Considering then whether or not a religious approach to sex ethics is adequate in terms of rationality it seems that both natural law and situation ethics commands on sex issues follow on from their foundations logically. Whilst one may consider the consequences of the Catholic Church’s stance on contraception as disgusting, when viewing the logic of natural law one can see that they are not without rational consideration about the purpose of humans; if we can induce the purpose of humans then surely to carry out this purpose is to serve God and to be ‘good’. This argument can be attacked with arguments against the existence of God, however, the conflict between believers and non-believers is far from resolved and belief cannot be described as irrational just as belief in a universe out of nothing cannot be. Analysing the logical thought behind utilitarianism, a theory seen to be greatly rational in terms of its view toward sexual ethics, it becomes apparent that to care for the many over the self is illogical and irrational thus to criticise religious ethics because it gives answers which are more concerned with morality/duty than with consequences seems incorrect as only a religious theory can be rational and also believe in morality. Situation ethics maintains belief in a deity thus credibility for morality, however, it also manages to answer criticisms of religious ethics which attack the consequences of teachings; thus it seems that it is the most suitable or acceptable theory which we have.
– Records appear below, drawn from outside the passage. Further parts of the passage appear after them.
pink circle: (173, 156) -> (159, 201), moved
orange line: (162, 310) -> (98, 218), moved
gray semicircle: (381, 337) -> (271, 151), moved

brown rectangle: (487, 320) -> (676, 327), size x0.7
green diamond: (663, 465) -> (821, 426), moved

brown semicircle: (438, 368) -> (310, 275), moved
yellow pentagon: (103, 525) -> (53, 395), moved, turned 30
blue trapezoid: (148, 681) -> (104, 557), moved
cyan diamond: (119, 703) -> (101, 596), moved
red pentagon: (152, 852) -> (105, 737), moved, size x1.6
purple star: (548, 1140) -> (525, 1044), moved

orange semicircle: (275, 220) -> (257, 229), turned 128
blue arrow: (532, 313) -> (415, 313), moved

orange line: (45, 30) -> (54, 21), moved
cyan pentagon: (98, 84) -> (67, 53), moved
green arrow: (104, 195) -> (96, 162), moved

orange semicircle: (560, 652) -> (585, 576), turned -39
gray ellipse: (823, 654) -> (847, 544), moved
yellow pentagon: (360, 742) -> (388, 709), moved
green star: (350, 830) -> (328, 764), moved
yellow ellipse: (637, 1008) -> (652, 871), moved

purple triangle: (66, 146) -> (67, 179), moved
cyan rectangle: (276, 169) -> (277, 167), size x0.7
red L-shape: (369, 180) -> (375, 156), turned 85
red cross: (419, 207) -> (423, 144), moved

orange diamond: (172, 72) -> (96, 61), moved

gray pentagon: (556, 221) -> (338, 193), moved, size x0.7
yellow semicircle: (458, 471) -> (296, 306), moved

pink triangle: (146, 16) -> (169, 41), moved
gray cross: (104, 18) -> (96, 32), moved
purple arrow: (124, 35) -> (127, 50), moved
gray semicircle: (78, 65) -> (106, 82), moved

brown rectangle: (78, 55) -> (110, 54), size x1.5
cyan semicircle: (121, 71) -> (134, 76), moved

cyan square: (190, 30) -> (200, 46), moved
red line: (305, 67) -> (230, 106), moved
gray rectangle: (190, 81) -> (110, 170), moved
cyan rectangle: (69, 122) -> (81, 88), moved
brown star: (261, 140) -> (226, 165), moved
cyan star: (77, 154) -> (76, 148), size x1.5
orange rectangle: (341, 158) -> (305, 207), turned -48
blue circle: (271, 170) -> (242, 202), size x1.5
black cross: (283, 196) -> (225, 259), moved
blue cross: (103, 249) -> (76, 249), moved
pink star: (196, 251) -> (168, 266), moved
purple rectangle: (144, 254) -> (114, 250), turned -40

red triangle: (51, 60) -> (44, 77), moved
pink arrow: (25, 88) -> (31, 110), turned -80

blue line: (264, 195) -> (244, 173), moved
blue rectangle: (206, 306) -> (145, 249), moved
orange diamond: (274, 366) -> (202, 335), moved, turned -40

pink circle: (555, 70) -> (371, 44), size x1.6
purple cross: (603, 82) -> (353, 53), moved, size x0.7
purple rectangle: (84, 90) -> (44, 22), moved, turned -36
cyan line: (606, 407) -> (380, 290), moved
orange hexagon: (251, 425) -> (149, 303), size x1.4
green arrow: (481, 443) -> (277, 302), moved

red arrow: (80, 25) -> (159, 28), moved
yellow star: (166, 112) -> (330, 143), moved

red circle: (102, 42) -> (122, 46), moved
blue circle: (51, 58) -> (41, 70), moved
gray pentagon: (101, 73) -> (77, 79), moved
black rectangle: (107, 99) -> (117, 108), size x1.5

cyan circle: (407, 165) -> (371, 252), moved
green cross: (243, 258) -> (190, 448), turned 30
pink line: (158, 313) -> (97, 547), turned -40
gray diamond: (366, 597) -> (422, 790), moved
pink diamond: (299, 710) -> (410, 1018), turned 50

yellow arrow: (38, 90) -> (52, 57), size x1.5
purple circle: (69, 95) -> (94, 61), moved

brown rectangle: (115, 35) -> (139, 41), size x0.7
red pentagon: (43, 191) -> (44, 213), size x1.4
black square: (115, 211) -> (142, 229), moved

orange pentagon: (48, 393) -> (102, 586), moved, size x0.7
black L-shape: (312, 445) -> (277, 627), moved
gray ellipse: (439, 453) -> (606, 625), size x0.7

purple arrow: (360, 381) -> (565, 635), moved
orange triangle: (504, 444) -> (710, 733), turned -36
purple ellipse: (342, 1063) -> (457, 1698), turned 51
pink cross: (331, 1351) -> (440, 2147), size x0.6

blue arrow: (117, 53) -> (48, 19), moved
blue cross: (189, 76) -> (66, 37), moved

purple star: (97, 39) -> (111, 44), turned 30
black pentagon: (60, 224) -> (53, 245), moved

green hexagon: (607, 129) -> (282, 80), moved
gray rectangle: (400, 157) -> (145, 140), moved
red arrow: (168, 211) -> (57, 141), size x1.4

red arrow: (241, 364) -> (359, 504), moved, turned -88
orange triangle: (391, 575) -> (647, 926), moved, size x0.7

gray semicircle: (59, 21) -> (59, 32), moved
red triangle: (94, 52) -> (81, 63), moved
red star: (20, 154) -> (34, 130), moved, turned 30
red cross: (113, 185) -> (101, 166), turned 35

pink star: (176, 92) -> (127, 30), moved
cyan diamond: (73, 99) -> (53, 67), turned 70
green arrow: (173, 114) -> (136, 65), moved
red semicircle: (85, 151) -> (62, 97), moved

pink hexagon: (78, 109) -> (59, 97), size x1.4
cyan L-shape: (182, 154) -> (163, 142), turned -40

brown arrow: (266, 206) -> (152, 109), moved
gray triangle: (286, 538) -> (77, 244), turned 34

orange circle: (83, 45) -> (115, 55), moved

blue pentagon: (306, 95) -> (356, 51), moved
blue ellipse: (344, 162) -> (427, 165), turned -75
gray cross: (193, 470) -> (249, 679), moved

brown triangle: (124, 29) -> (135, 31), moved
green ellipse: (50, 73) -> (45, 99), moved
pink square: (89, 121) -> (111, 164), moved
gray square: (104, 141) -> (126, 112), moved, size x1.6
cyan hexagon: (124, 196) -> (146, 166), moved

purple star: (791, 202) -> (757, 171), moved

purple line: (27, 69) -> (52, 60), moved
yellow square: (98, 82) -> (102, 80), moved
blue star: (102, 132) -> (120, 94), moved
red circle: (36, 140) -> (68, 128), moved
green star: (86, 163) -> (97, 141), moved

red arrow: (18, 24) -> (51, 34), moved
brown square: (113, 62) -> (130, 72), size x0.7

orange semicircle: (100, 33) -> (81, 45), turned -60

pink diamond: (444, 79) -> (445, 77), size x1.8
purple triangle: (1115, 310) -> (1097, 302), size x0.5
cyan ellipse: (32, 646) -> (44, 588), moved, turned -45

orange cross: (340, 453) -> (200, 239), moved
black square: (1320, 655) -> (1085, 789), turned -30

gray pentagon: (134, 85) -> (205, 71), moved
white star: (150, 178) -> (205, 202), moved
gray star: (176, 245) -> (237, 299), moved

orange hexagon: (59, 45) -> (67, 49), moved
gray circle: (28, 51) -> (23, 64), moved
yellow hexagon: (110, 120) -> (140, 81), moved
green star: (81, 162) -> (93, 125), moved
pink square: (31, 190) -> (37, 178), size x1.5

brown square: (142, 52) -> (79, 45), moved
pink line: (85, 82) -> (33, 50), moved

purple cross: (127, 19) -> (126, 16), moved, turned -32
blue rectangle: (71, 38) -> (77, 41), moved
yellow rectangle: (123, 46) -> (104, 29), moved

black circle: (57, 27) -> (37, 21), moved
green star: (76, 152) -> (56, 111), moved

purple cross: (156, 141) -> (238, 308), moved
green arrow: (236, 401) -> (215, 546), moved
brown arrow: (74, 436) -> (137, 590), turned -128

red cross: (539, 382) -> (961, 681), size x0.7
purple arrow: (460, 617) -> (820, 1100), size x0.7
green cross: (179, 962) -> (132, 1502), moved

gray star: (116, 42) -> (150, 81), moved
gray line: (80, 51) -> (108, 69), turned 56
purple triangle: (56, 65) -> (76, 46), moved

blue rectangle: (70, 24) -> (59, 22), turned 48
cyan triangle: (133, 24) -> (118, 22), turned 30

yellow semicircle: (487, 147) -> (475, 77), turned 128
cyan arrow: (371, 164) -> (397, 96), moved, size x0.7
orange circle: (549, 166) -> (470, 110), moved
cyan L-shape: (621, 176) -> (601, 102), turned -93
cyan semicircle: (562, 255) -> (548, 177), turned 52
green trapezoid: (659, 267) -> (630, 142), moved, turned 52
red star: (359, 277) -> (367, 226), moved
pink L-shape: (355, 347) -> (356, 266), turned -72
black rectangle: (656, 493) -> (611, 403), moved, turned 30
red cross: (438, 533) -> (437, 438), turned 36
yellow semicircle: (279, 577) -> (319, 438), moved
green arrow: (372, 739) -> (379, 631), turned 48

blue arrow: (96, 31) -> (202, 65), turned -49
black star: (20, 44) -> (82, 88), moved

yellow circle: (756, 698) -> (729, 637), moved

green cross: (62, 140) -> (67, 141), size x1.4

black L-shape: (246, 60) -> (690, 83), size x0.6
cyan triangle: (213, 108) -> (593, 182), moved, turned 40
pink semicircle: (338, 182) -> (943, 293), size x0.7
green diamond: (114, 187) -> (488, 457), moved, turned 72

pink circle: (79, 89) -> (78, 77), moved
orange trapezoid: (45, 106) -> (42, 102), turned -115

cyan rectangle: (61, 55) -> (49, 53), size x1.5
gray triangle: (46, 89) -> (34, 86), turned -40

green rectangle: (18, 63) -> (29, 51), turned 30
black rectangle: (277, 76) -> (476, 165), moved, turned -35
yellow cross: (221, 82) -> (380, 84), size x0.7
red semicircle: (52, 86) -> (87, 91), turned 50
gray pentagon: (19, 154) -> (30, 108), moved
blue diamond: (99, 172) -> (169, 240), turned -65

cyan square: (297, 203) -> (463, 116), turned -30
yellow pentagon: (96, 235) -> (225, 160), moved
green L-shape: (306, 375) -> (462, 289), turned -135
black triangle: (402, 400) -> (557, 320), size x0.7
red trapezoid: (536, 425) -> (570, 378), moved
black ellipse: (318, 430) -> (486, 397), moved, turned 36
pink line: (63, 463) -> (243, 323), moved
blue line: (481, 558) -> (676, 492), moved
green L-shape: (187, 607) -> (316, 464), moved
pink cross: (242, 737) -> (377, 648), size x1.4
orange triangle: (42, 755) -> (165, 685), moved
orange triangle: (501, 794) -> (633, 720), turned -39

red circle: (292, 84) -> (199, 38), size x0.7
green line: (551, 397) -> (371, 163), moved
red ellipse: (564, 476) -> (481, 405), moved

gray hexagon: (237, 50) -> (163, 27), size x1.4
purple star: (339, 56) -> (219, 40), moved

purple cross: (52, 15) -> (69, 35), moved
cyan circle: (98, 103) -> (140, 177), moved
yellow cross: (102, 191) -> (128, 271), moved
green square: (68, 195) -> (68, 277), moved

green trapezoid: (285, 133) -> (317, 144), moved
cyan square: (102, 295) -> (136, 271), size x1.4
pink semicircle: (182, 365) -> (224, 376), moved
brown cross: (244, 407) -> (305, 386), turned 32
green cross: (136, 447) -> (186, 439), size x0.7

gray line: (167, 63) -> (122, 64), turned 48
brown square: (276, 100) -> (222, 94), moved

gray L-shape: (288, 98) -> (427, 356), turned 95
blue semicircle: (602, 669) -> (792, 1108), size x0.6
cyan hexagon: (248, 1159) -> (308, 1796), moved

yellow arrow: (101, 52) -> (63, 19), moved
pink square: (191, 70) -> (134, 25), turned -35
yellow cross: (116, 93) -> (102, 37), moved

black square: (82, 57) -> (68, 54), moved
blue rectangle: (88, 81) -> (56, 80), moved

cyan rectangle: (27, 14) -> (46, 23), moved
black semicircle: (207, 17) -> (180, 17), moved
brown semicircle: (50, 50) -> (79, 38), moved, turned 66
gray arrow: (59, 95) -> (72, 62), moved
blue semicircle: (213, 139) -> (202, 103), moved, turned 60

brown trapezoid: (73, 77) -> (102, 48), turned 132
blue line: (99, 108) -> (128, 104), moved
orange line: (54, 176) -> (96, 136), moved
All three ethical systems we have discussed seem to contain logic and rationality, although natural law’s stoicism about consequences, and utilitarianisms inclination toward looking after the many, could be seen as irrational, when one considers the prefixes which precede these facts it is possible to see rationality in them all.

Although Kantian ethics is not often seen as an example of religious ethics it is a system which relies on God and which also uses reason as the ultimate tool for discovering moral truths. Kant held that one could deduct universal moral laws by asking questions about: whether or not one could will that the action in question should become a universal law of nature, whether or not a person was being used as a means to an end, whether or not the act being a universal law would be contradictory to the will or self contradictory etc. The imperatives which are formed have been so without the consideration of variables and hypothetical deliberation as these factors can contradict absolute commands, for example, if it is decided that in one case murder can be justified because of circumstances then the imperative which results is that it is right to murder in case A but not in case B; this is absurd and does not give us imperatives at all but relative, hypothetical morality. Kant’s stance is rational as it views the obligation we have to act good and extends this to concluding that as not all good acts are lead to good there must be another way in which the good will is appreciated; although he holds that to follow the duty of acting according to moral laws should not be undertaken with personal gain in mind, rather it should be done as it is good in itself. Kant then offers a rational approach as he denies a-posterior arguments and evidence and concentrates on forming moral laws which are deduced and which thus hold authority.